From start to end, write out the following data exactly, apart from its images.
Data to process section start
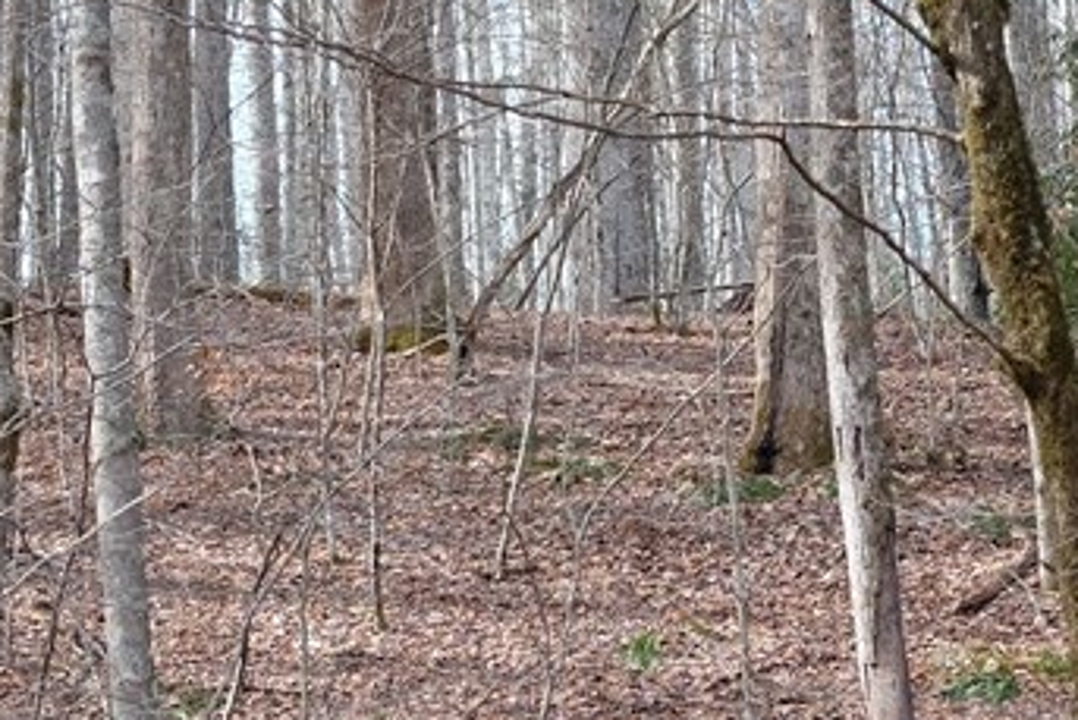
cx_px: 685
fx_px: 4553
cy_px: 641
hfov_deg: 13.5
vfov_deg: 9.0
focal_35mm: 152
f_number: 4
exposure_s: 1/150
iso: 200
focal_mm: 32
Data to process section end
[Result below]
cx_px: 685
fx_px: 4553
cy_px: 641
hfov_deg: 13.5
vfov_deg: 9.0
focal_35mm: 152
f_number: 4
exposure_s: 1/150
iso: 200
focal_mm: 32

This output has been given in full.